## Kaynaktan Alıntı
________________________________________

Ana Sayfa Arama Video Yazarlar
Yayın/Gazete
Yayınlar
Kategoriler
Sosyal Medya
Uygulamamızı İndir

Antakya’da Kültür-Sanat

Hazırlayan: Mehmet Karasu Haftanın Kitabı Diriliş – Çanakkale 1915 “

Hazırlayan: Mehmet Karasu

Haftanın Kitabı

Diriliş – Çanakkale 1915
“ Diriliş – Çanakkale 1915, Turgut Özakman’ın Çanakkale Savaşı’nı anlattığı romandır.
Cumhuriyet Dönemi serisinin 1. kitabı olan Diriliş – Çanakkale 1915 kitabı, Çanakkale Savaşı’nı konu edinir. Uzun bir önsöz ile başlayan bu kitapta sayıları 10’u geçmeyen hayali karakter vardır. Önsözde bu belirtilmiştir. Kitaptaki geri kalan kişiler ve olaylar gerçek belgelerden alınmıştır. Kaynakçada da bu belirtilmiştir. Ayrıca birçok dipnot da bulunmaktadır.
Turgut Özakman, kitabı 2012 çıkışlı Çanakkale 1915 filmi için uyarlayarak senaryosunu yazmıştır.” (Vikipedi)

Haftanın Yazısı
Armağan kitaplar/Öner YAĞCI
Değerlerimizi sahiplenmenin, yarına taşımanın örneği birkaç “armağan kitap”tan söz edeceğim.

________________________________________

## Kayıtlı Veriler
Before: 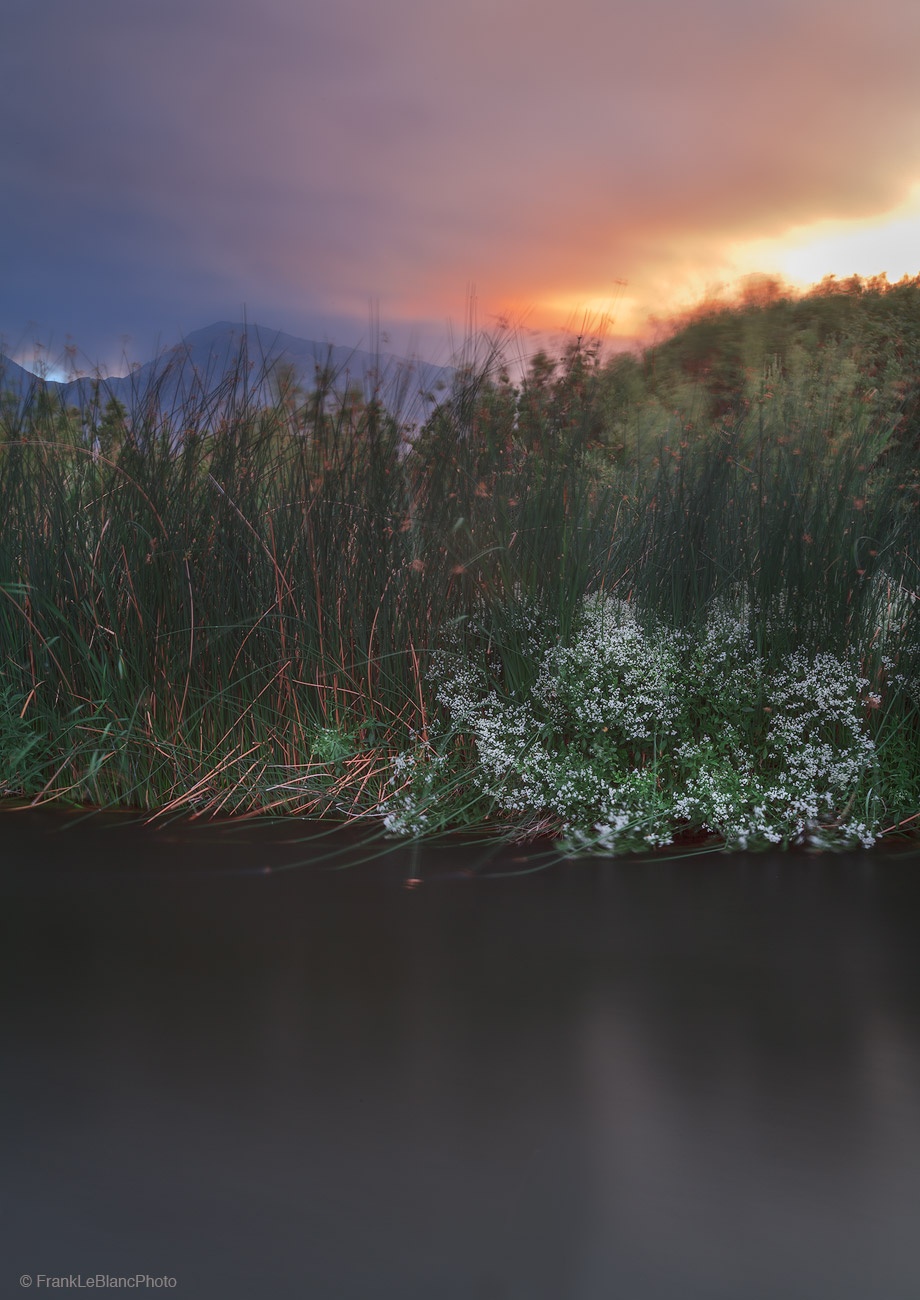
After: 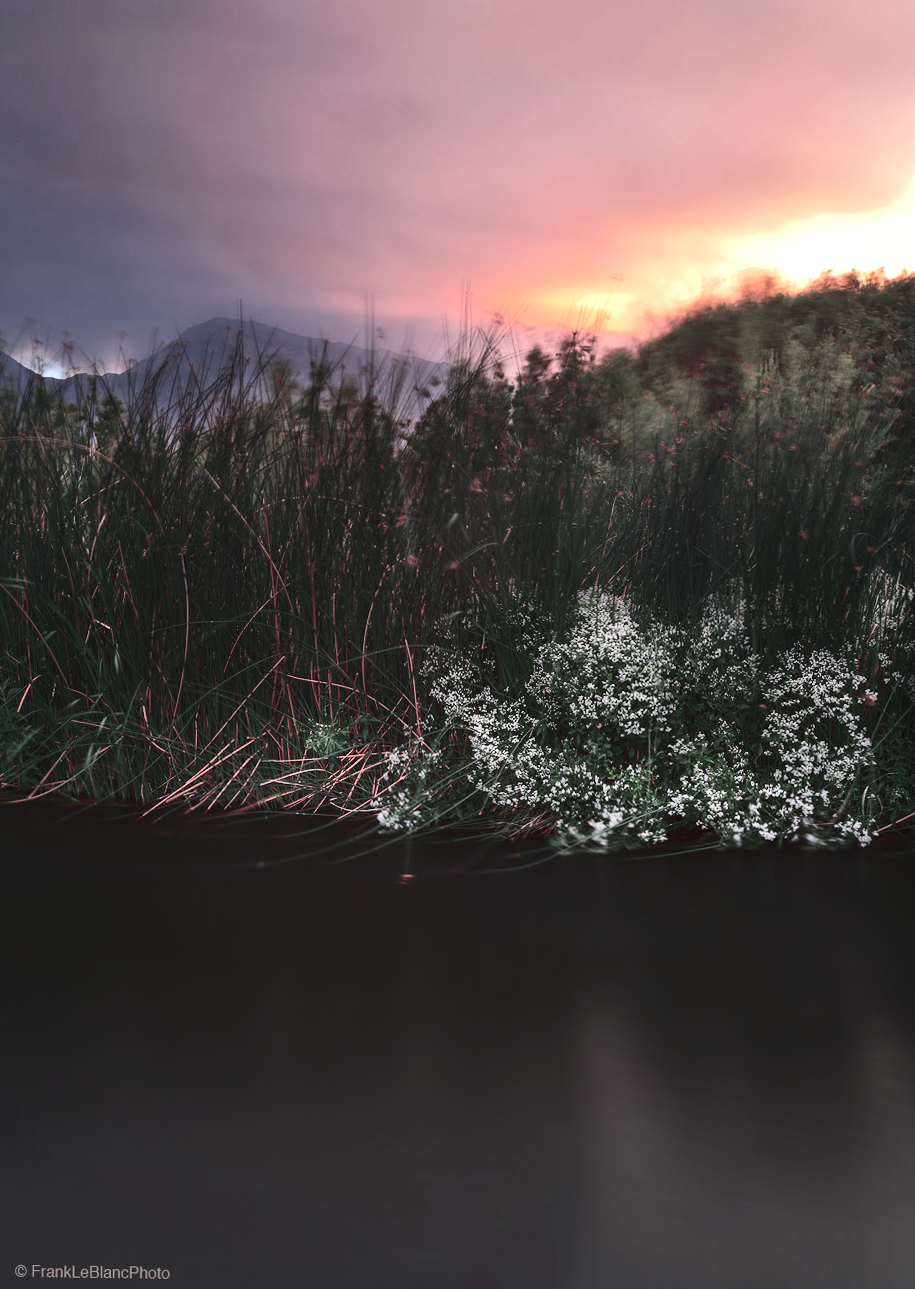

________________________________________

## Görev
Yukarıdaki kaynaktan alıntıda "Hazırlayan: Mehmet Karasu Haftanın" ifadesinin geçtiği yerden başlayıp "dipnot da bulunmaktadır." ifadesinden sonra durarak o bölümü hiçbir değişiklik yapmadan tekrarlar mısınız?

## Görevin Sonucu
Hazırlayan: Mehmet Karasu Haftanın Kitabı Diriliş – Çanakkale 1915 “

Hazırlayan: Mehmet Karasu

Haftanın Kitabı

Diriliş – Çanakkale 1915
“ Diriliş – Çanakkale 1915, Turgut Özakman’ın Çanakkale Savaşı’nı anlattığı romandır.
Cumhuriyet Dönemi serisinin 1. kitabı olan Diriliş – Çanakkale 1915 kitabı, Çanakkale Savaşı’nı konu edinir. Uzun bir önsöz ile başlayan bu kitapta sayıları 10’u geçmeyen hayali karakter vardır. Önsözde bu belirtilmiştir. Kitaptaki geri kalan kişiler ve olaylar gerçek belgelerden alınmıştır. Kaynakçada da bu belirtilmiştir. Ayrıca birçok dipnot da bulunmaktadır.